Als ich mit der Westernreiterei begann, hatte ich ein gewisses natürliches Freiheitsgefühl vor Augen. Ein ungezwungener Umgang mit dem Pferd, welches nicht nur Reittier, sondern auch Partner, Freund und Teamgefährt ist, wie auch eine leichte ungezwungene Reitweise, ohne zusammengeschraubte Körperhaltungen (Gute Dressurreiter mögen mir an dieser Stelle verzeihen, aber es gibt so viele, die glauben, dass die Reiterei am Maul beginnt und bei der Hand am Zügel aufhört) oder als anmutig empfundene Vergewaltigung. Mein Drang, die Westernreiterei möglichst so zu erlernen, wie sie auch benutzt wird, führte mich nach Amerika, in den Bundesstaat Kalifornien, nahe der Stadt Sacramento in das Örtchen Wilton. Dort wurde mir ein sehr weicher, sensibler Umgang mit dem Pferd beigebracht. Mir würde gezeigt, mit dem Pferd zu sprechen, auf seine Weise zu kommunizieren, hinzuhören und entsprechend zu reagieren. Und die Reitweise stellte sich wirklich als sehr weich dar. Den Pferden wurden beigebracht auf kleinste Zeichen zu reagieren, vieles sogar selbst zu machen, mitzudenken und dabei ruhig zu bleiben. Ich begann mehr auf meinen Körper zu achten, mich nicht zu verkrampfen und lernte, dass man stundenlang im Sattel sitzen kann, ohne schweißtreibend am Zügel herumzuziehen, wie es in der Dressurreiterei immer wieder verlangt wird. Ich konnte nach einiger Zeit meine Beine gezielt einsetzen, ständiges Treiben verschwand und das Pferd wurde mit mir eine Einheit. Ganz besonders wurde mir das dann bewiesen, wenn wir unterwegs waren, um Vieh zu treiben, zu selektieren, zu fangen und zu behandeln oder was sonst eben so anfiel. Diese Pferde waren wirklich nicht nur Partner, sondern unentbehrliche Helfer. Sie dachten mit, arbeiteten mit, und hielten stundenlang durch, ohne wirklich zu ermüden.
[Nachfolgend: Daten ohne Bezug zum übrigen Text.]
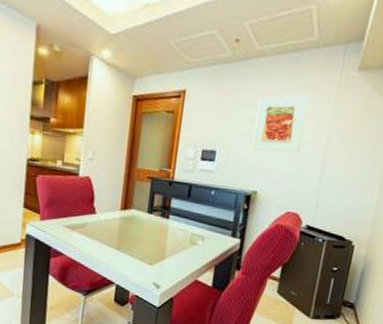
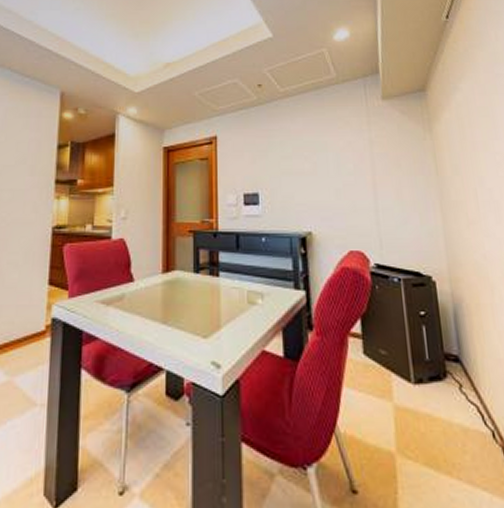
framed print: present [251,95,310,153] -> none [293,128,347,188]

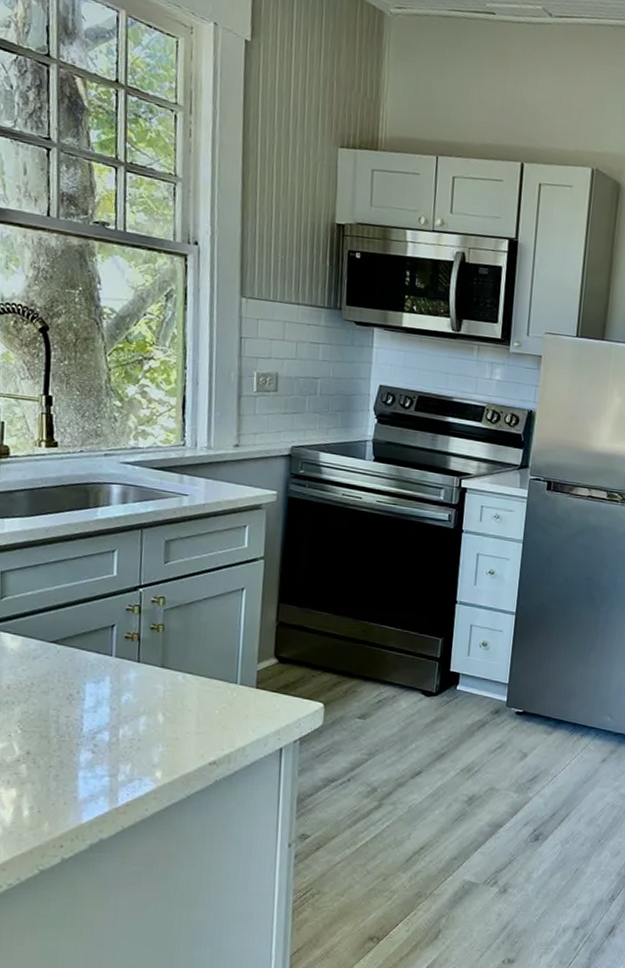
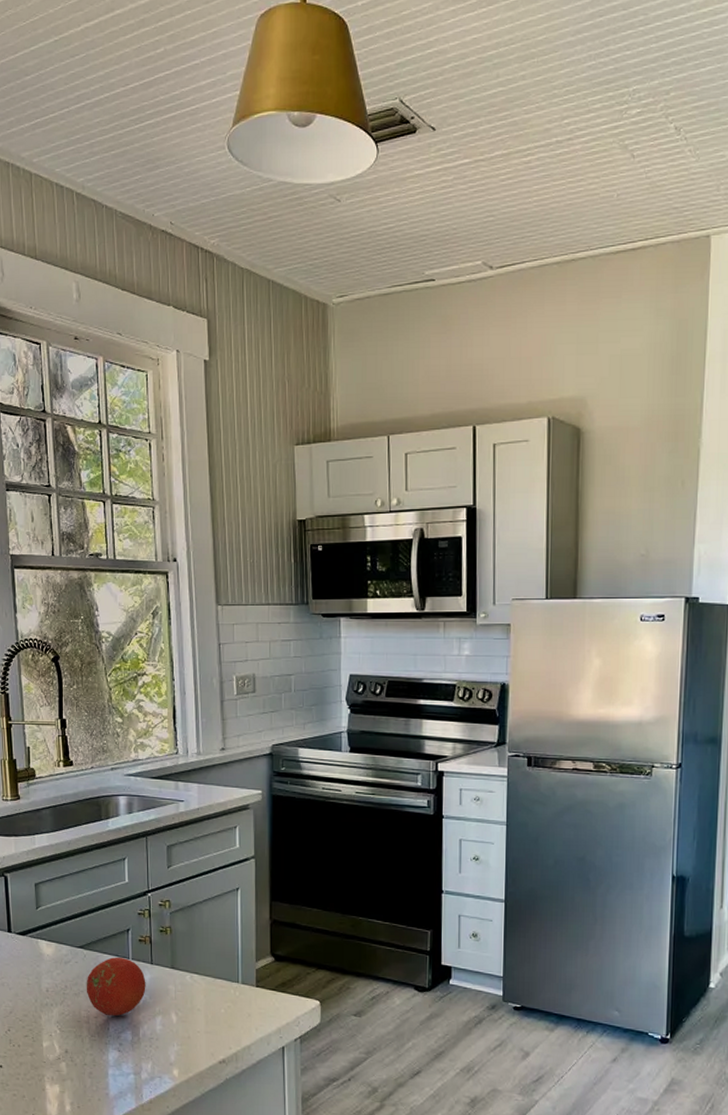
fruit: none [57,653,131,716] -> present [86,957,146,1016]

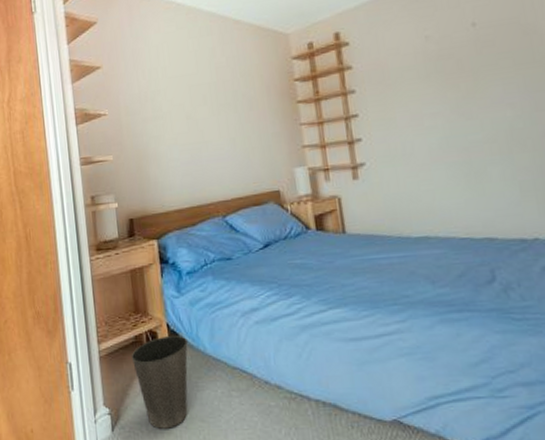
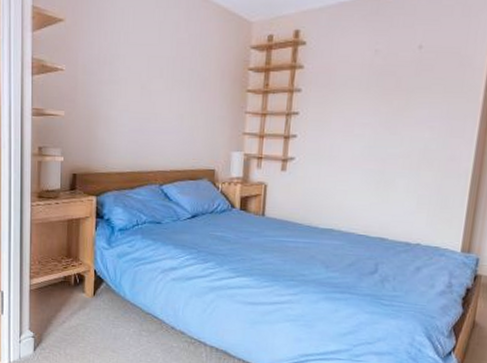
waste basket: present [131,336,188,429] -> none [58,280,111,354]

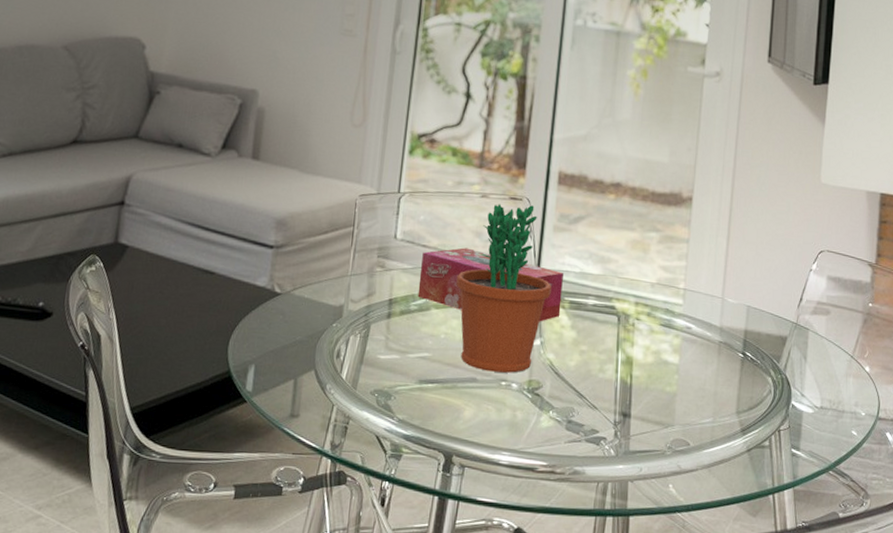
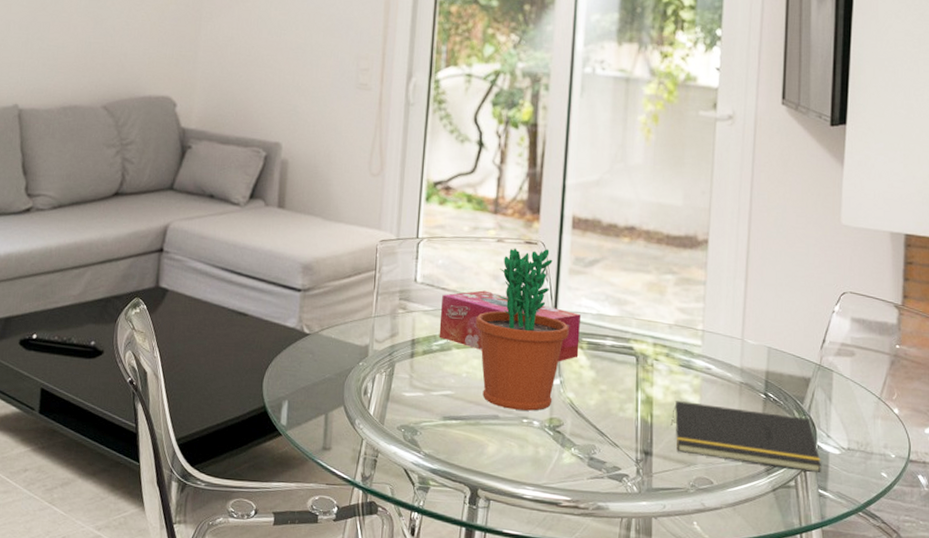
notepad: none [649,361,795,432] -> present [670,401,821,472]

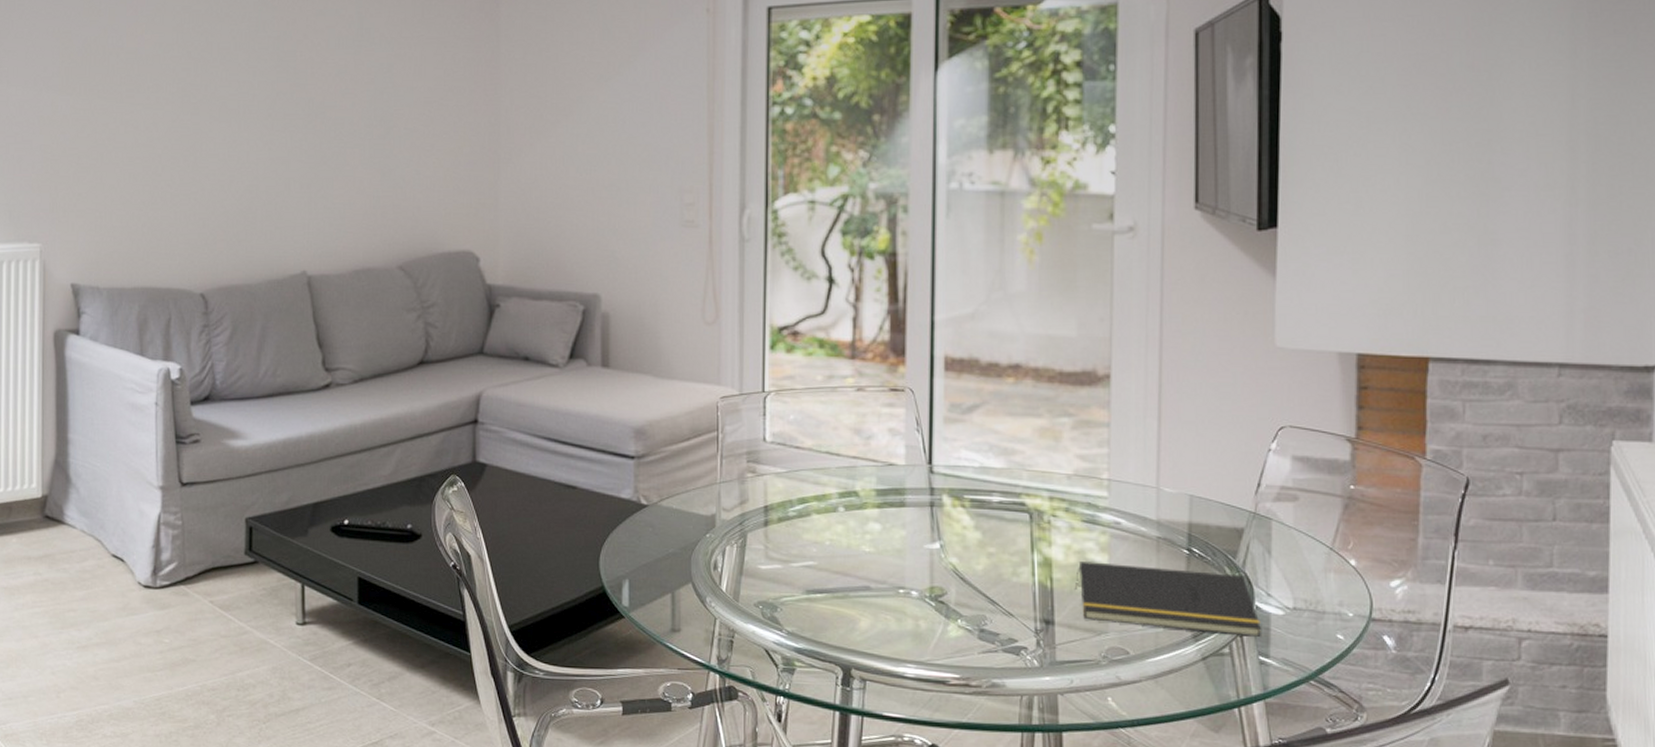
tissue box: present [439,290,580,362] -> none [795,447,961,524]
flower pot: present [475,248,569,411] -> none [837,396,947,580]

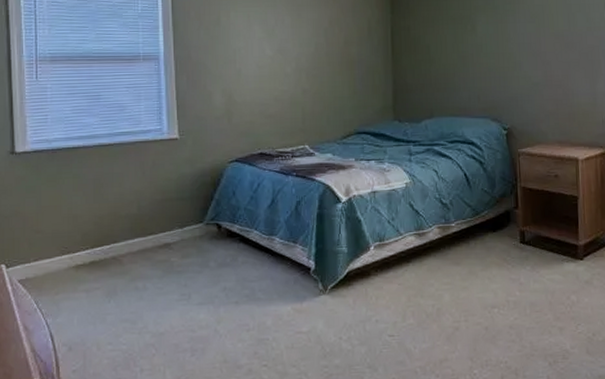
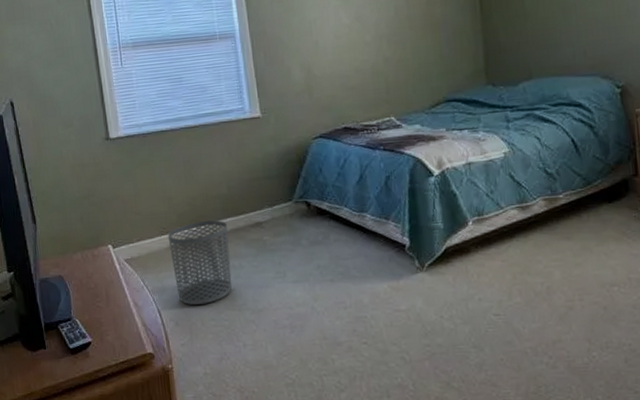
waste bin: none [69,240,134,329] -> present [167,220,232,306]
Es gab kein Geraufe, keinen Zwang, kein Hintreten, nichts von dem, was ich von hier so gewohnt war. Aufsitzen, arbeiten, fertig. Zickige Pferde gab es nur ganz selten. Sie wusste alle, was sie zu tun hatten und ich war von dem, was ich tat, absolut überzeugt. Ich hatte etwas gefunden, was für mich einen Sinn darstellt. Mein Pferd und ich waren ein Team, achteten einander, waren stundenlang gemeinsam unterwegs und erledigten gemeinsam unseren Job, der für jeden Einzelnen allein nicht zu bewältigen war, zusammen aber schon.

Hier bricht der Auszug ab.